<<<<
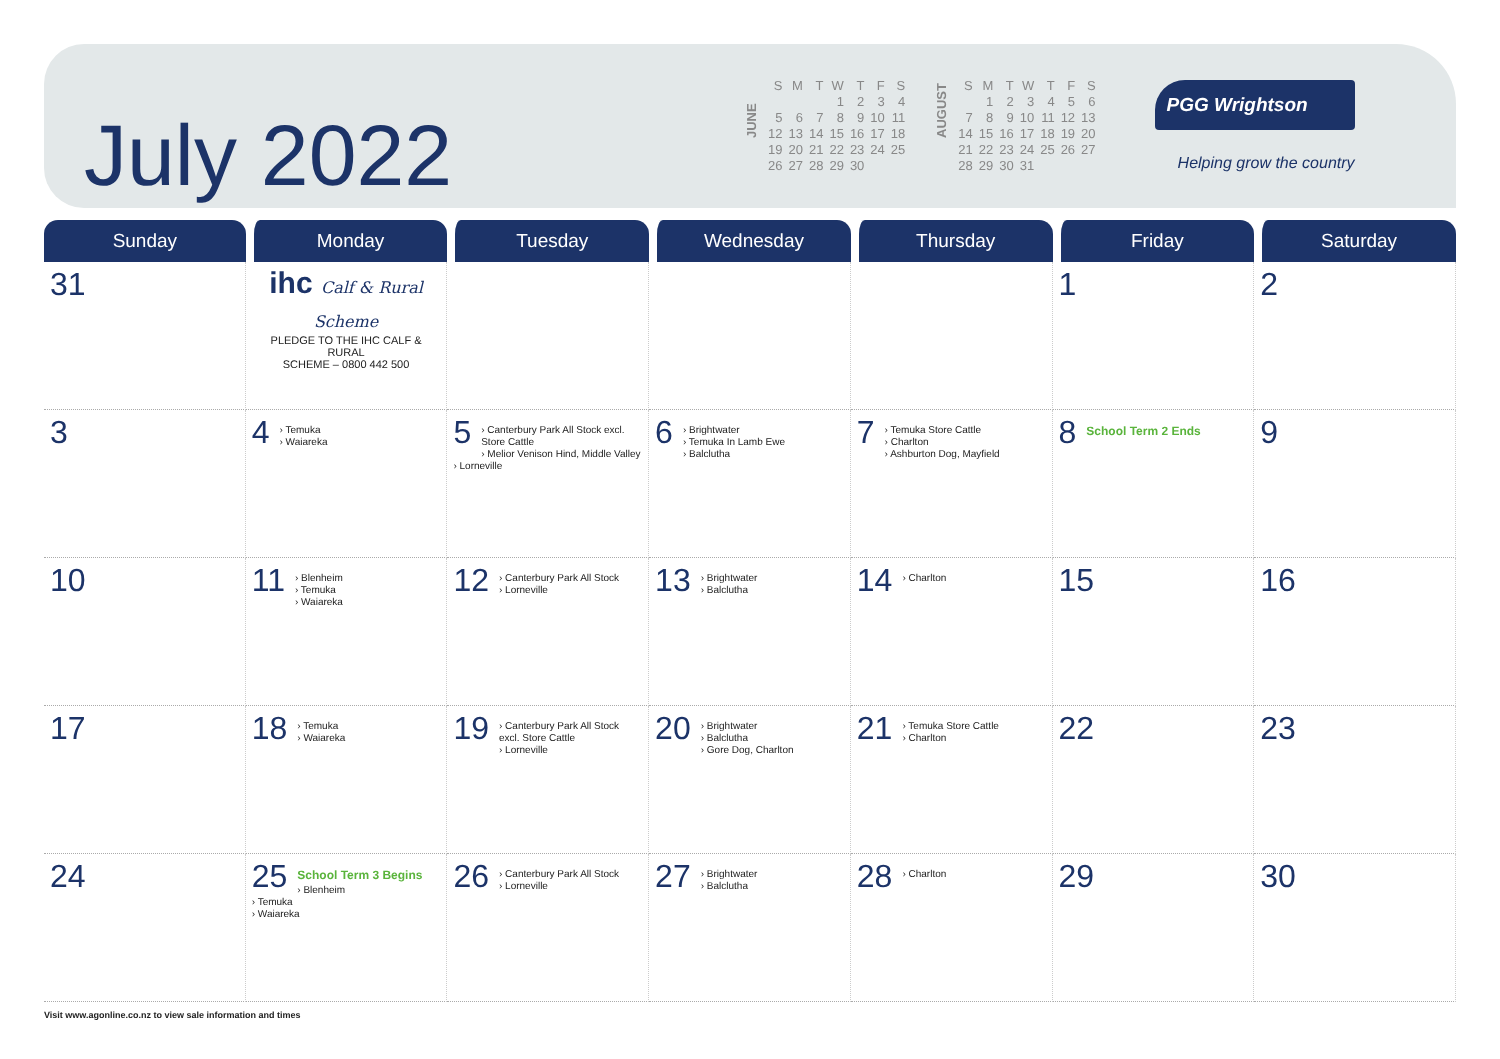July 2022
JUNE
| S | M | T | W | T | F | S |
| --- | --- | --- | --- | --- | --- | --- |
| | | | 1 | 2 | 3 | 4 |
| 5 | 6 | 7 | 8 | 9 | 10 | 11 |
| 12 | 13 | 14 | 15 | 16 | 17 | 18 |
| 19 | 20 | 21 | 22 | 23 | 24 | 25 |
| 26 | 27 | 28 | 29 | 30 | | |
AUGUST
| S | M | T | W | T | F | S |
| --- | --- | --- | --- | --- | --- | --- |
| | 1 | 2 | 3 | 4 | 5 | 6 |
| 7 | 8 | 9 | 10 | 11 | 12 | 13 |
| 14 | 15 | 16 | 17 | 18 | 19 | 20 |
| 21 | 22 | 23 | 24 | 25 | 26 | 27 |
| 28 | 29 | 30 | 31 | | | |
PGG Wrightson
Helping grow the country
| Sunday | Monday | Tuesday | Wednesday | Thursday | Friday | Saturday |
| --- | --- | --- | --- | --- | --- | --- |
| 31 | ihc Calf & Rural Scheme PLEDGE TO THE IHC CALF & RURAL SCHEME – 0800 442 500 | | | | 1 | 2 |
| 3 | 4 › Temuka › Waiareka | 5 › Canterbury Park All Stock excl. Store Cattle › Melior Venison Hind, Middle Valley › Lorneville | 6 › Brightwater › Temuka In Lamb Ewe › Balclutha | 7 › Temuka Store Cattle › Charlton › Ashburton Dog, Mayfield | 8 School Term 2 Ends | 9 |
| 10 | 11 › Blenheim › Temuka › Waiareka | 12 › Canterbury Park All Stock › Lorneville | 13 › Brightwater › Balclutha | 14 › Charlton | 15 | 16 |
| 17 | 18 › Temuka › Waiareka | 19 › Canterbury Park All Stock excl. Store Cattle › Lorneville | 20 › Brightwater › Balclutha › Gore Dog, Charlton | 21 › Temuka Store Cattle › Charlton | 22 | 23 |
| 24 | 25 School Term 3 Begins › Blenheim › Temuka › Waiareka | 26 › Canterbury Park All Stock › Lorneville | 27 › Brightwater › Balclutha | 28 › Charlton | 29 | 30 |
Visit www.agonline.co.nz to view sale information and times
>>>>
*Exercise details*. Wherever the string "Blenheim" occurs in the entries, copy that whole line.

*Solution*.
| 10 | 11 › Blenheim › Temuka › Waiareka | 12 › Canterbury Park All Stock › Lorneville | 13 › Brightwater › Balclutha | 14 › Charlton | 15 | 16 |
| 24 | 25 School Term 3 Begins › Blenheim › Temuka › Waiareka | 26 › Canterbury Park All Stock › Lorneville | 27 › Brightwater › Balclutha | 28 › Charlton | 29 | 30 |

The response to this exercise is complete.